* _REQUIRED WORK_: Using only the entries below, output the lines starting at the one containing "まで11勝4敗でも市場価値が低かったワケ" and ending at the one containing "Usines Fagor", exactly and inclusive of both, omitting the pictures.

* _RECORDS FOR PROCESSING_:
•••

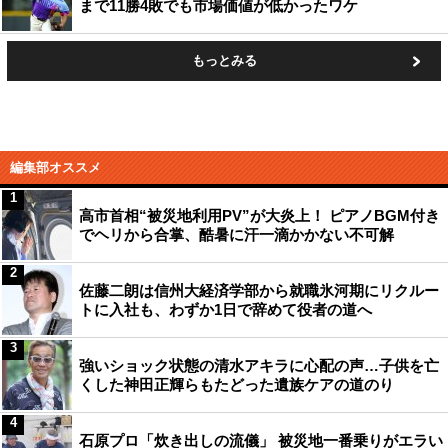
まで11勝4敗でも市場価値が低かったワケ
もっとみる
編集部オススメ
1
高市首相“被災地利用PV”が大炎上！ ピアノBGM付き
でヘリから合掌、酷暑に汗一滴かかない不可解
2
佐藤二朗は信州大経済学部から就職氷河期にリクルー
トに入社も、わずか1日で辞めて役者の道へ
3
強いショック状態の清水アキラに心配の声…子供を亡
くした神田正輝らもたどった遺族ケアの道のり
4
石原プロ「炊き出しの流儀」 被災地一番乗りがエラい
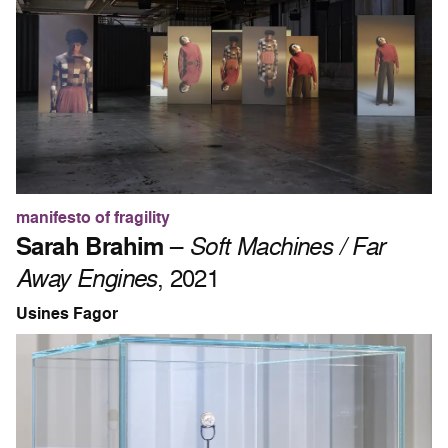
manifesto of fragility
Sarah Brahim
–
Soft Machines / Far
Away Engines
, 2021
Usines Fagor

•••

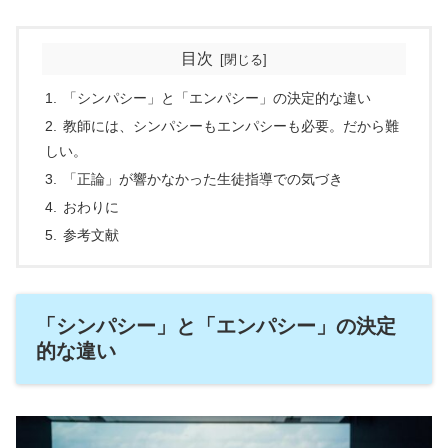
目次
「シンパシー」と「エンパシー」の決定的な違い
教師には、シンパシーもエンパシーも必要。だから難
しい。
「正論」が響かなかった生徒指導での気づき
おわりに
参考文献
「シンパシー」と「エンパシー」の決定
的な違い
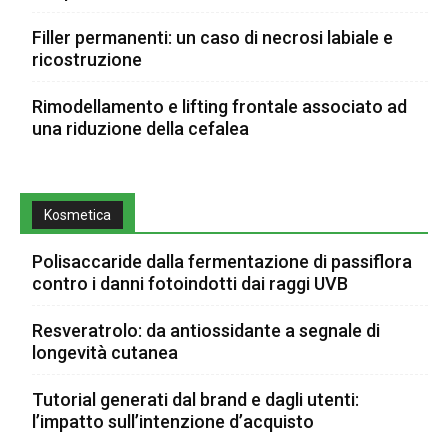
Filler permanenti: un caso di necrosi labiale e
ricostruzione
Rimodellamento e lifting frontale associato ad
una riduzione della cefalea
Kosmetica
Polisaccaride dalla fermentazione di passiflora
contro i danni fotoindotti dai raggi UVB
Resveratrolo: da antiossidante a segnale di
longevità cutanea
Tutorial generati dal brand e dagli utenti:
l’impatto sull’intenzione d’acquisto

•••

* _EXERCISE SOLUTION_:
まで11勝4敗でも市場価値が低かったワケ
もっとみる
編集部オススメ
1
高市首相“被災地利用PV”が大炎上！ ピアノBGM付き
でヘリから合掌、酷暑に汗一滴かかない不可解
2
佐藤二朗は信州大経済学部から就職氷河期にリクルー
トに入社も、わずか1日で辞めて役者の道へ
3
強いショック状態の清水アキラに心配の声…子供を亡
くした神田正輝らもたどった遺族ケアの道のり
4
石原プロ「炊き出しの流儀」 被災地一番乗りがエラい
manifesto of fragility
Sarah Brahim
–
Soft Machines / Far
Away Engines
, 2021
Usines Fagor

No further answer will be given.